• Page:
|---|

Matrix derivative $(Ax-b)^T(Ax-b)$

Perhaps some help to compute the partial derivatives would be appreciated. It is always best to be explicit when one is a bit confused with heavy notation. Write $A = (a_{ij})$, $x = (x_1,\dots,x_n)^{\top}$ and $b = (b_1,\dots, b_m)^{\top}$, assuming $A$ is an $m \times n$ matrix. Then the $i^{\text{th}}$ component of $Ax-b$ is $$ (Ax-b)_i = \left( \sum_{j=1}^n a_{ij} x_j \right) - b_i $$ so that $$ (Ax-b)^{\top} (Ax-b) = \sum_{i=1}^m (Ax-b)_i^2 = \sum_{i=1}^m \left( \left( \sum_{j=1}^n a_{ij} x_j \right) - b_i \right)^2. $$ Suppose you want to compute the derivative with respect to $x_k$, $1 \le k \le n$ (I choose $k$ because choosing $i$ or $j$ would be confusing with the preceding subscripts used). Then $$ \frac{\partial}{\partial x_k} (Ax-b)^{\top} (Ax-b) = \sum_{i=1}^m \frac{\partial}{\partial x_k} \left( \left( \sum_{j=1}^n a_{ij} x_j \right) - b_i \right)^2 = \sum_{i=1}^m 2 \left( \left( \sum_{j=1}^n a_{ij}x_j \right) - b_i \right) (a_{ik}). $$ In particular, we can let $A_k = (a_{1k},a_{2k},\dots,a_{mk})$ so that $$ \frac{\partial}{\partial x_k} (Ax-b)^{\top} (Ax-b) = 2 \langle A_k, Ax-b \rangle $$ where $\langle - , - \rangle$ denotes inner product. You can use convexity arguments to show that any critical point is a minimizer in this case ; although you can see that the minimizer will not always be unique, even when $m=n$ ; it suffices for $A$ to be singular for this to happen.

|---|

• Raw records:
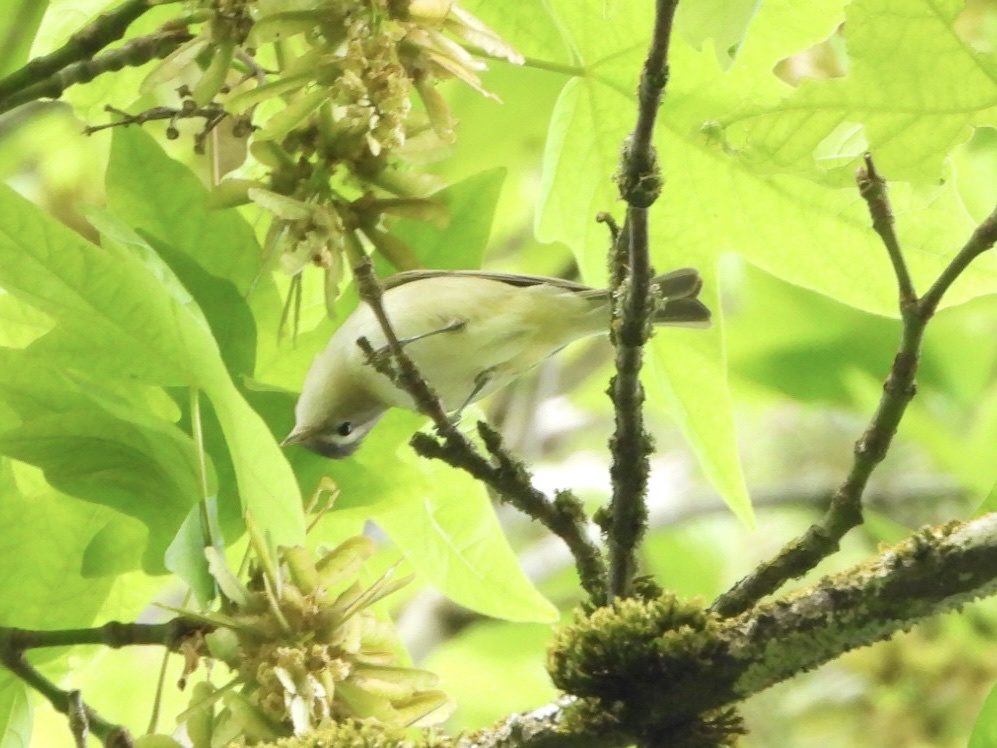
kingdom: Animalia
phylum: Chordata
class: Aves
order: Passeriformes
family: Vireonidae
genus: Vireo
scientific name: Vireo gilvus
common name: Warbling vireo
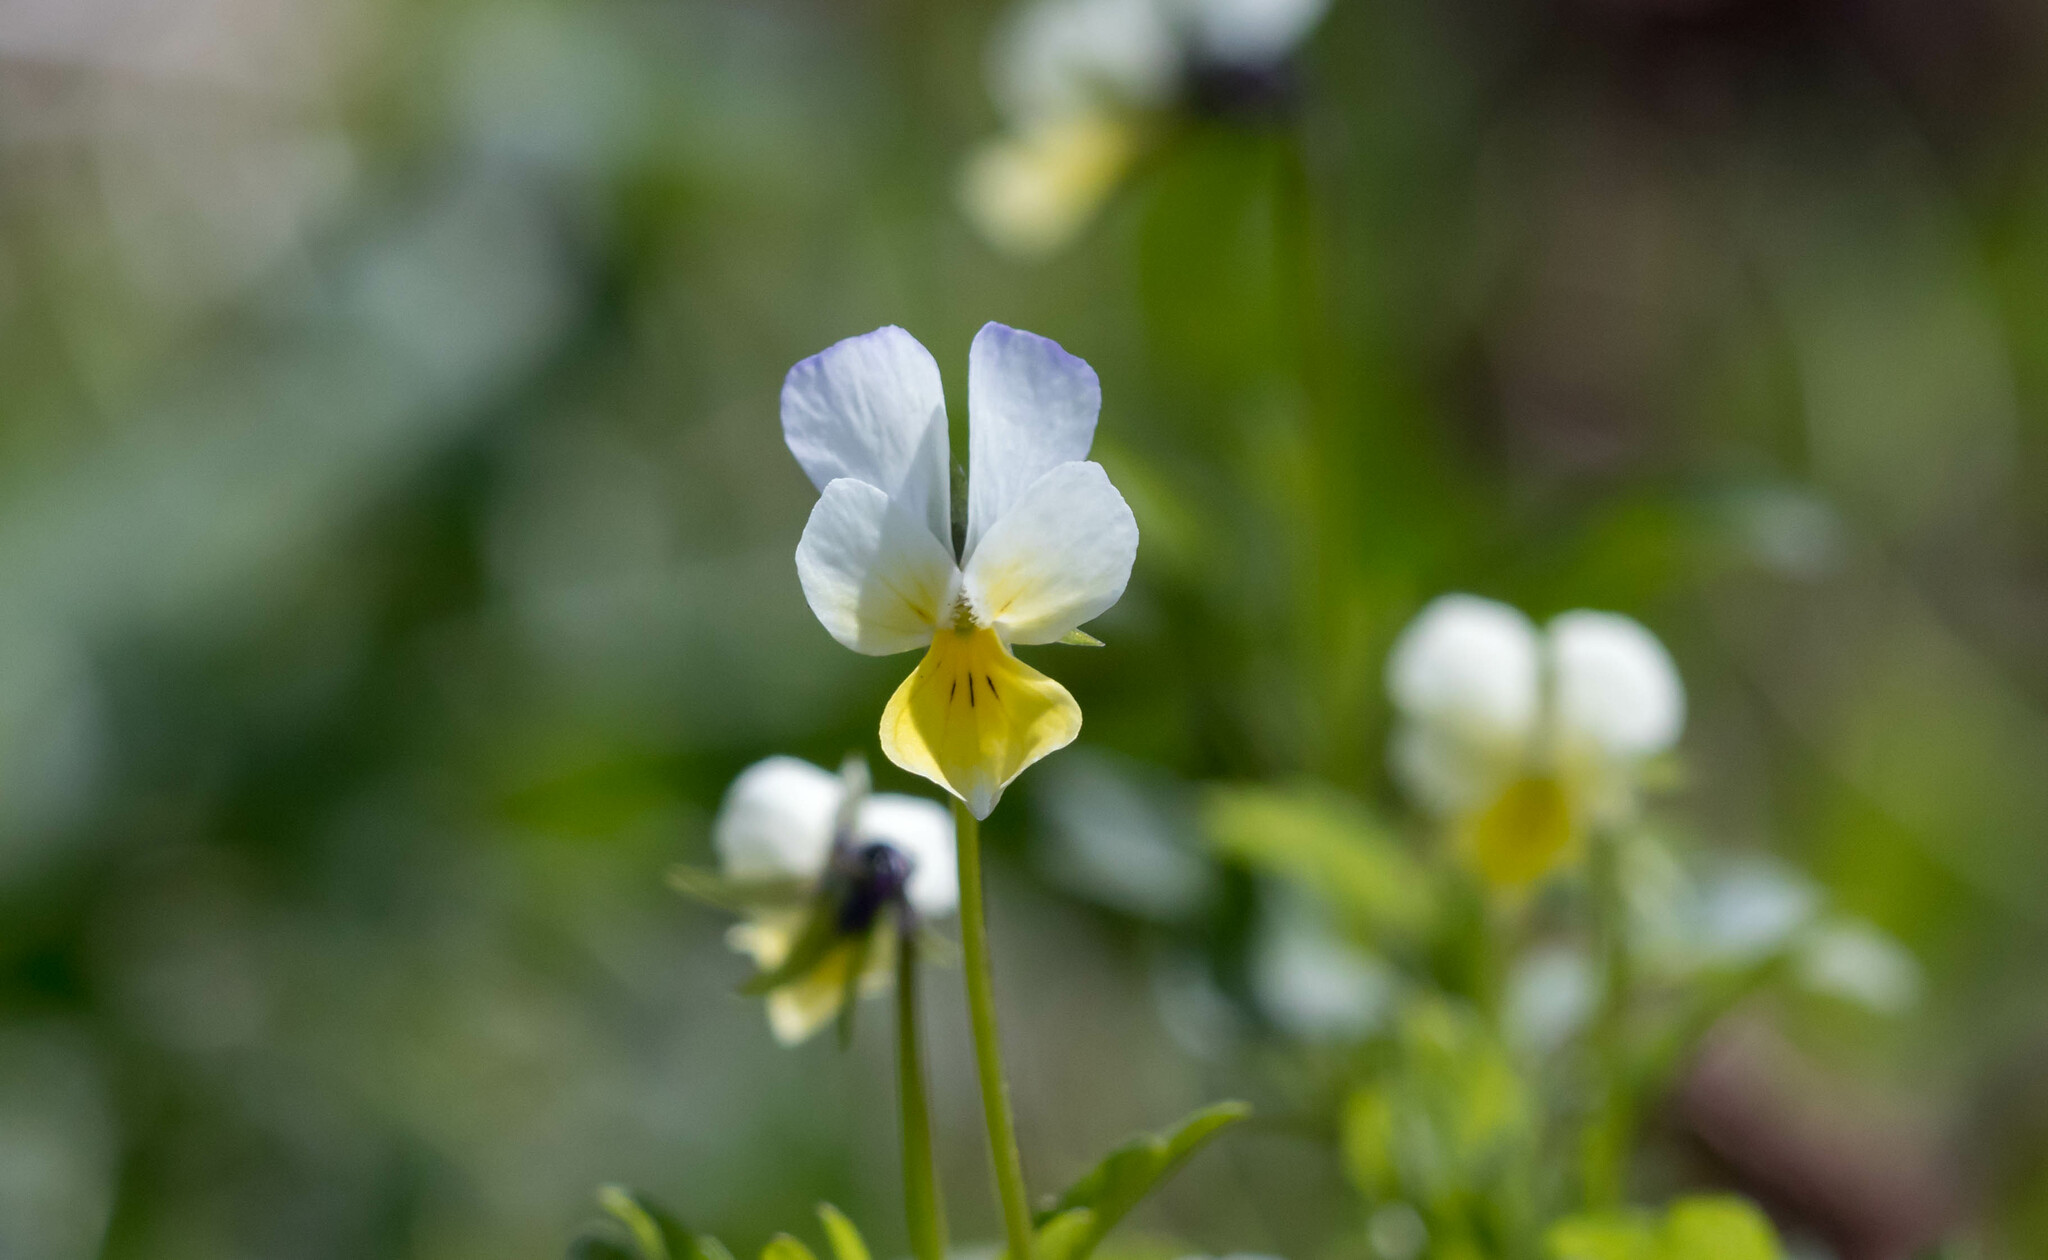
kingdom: Plantae
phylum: Tracheophyta
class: Magnoliopsida
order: Malpighiales
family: Violaceae
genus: Viola
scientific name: Viola contempta
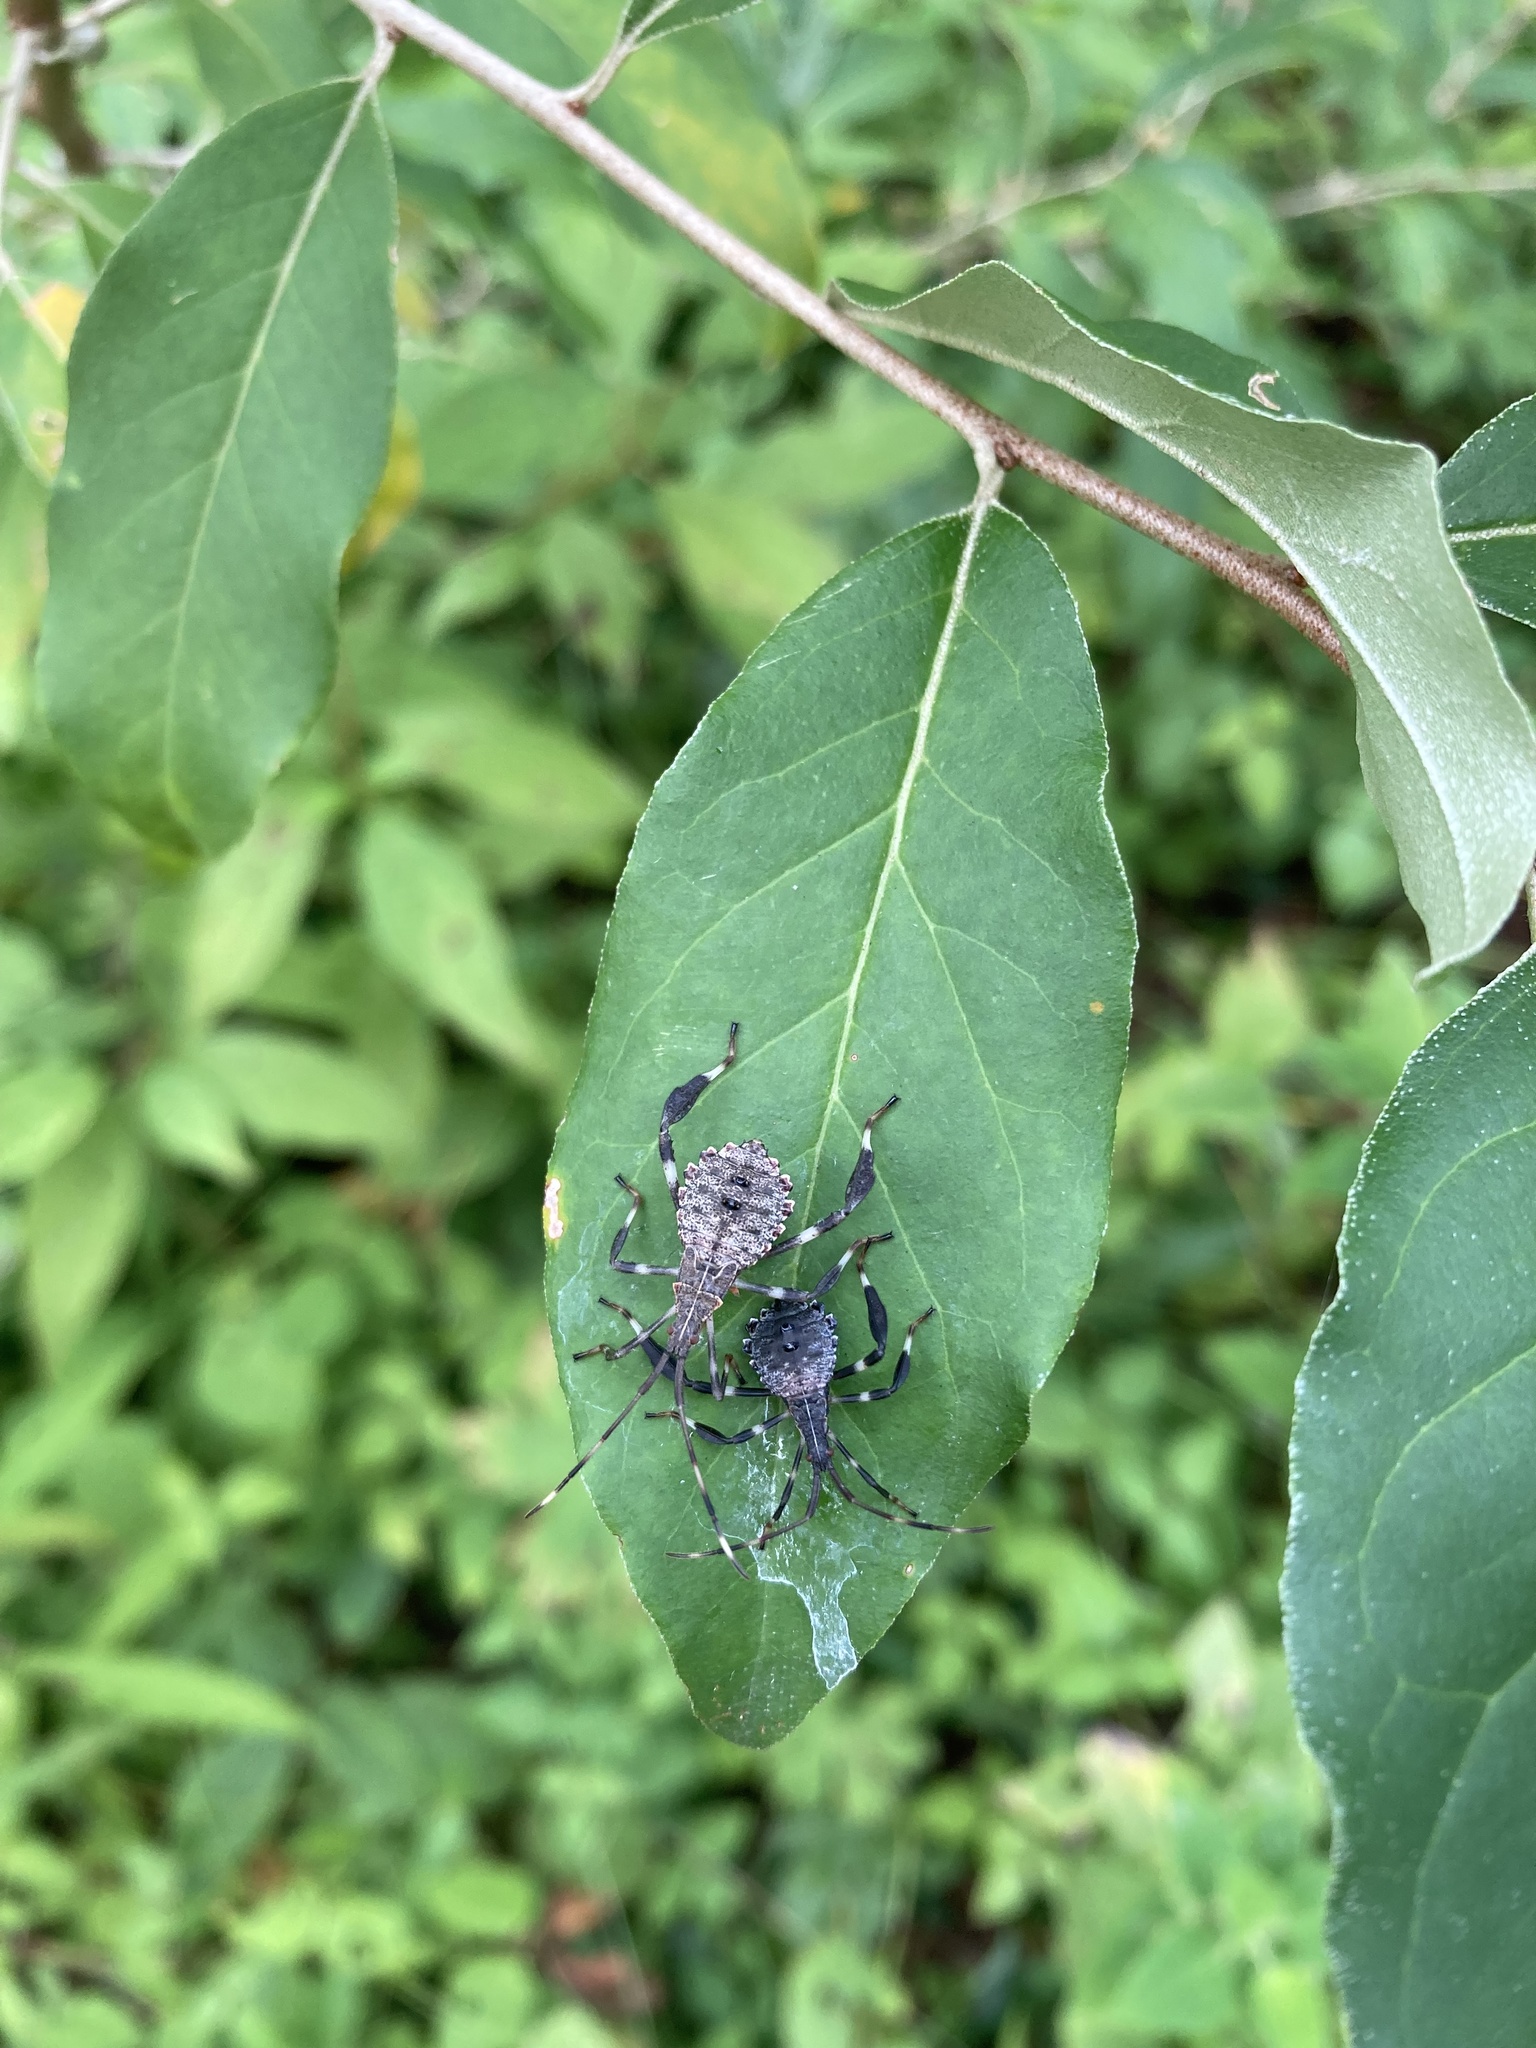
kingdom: Animalia
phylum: Arthropoda
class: Insecta
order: Hemiptera
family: Coreidae
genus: Acanthocephala
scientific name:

|---|

• Tasks for this exercise:
**A)** According to the matrix derivative post, what condition on A is enough to make the minimizer not unique?
**B)** Pick up the matrix derivative post after its final sentence and keep writing.

• Exercise results:
**A)** It is enough for A to be singular.

**B)**
Hope that helps,

I assume you are trying to minimize $\langle A x -b, A x - b\rangle.$ This is always nonnegative, so if $A$ is nonsingular, then the minimum is $0.$ Otherwise, the $i$-th component of the gradient is

$$\langle A_i, Ax +b\rangle + \langle A x + b, A_i\rangle$$

Where $A_i$ is the $i$-th column of $A.$ What does this tell you?

The derivation becomes a lot simpler if we take the derivative with respect to the entire $x$ in one go:

$$\frac{\delta}{\delta x}(Ax-b)^T(Ax-b) \ \ = \ \ 2(Ax-b)^T\frac{\delta}{\delta x}(Ax-b) \ \ = \ \ 2(Ax-b)^TA$$

This follows from the chain rule:

$$\frac{\delta}{\delta x}uv \ \ = \ \ \frac{\delta u}{\delta x}v+u\frac{\delta v}{\delta x}$$

And that we can swap the order of the dot product:

$$\frac{\delta}{\delta x}u^Tu \ \ = \ \ \frac{\delta u^T}{\delta x}u+u^T\frac{\delta u}{\delta x} \ \ = \ \ (\frac{\delta u}{\delta x})^Tu+u^T\frac{\delta u}{\delta x} \ \ = \ \ 2u^T\frac{\delta u}{x}$$

I just learned matrix calculus from the Matrix Cookbook yesterday, and I love it :)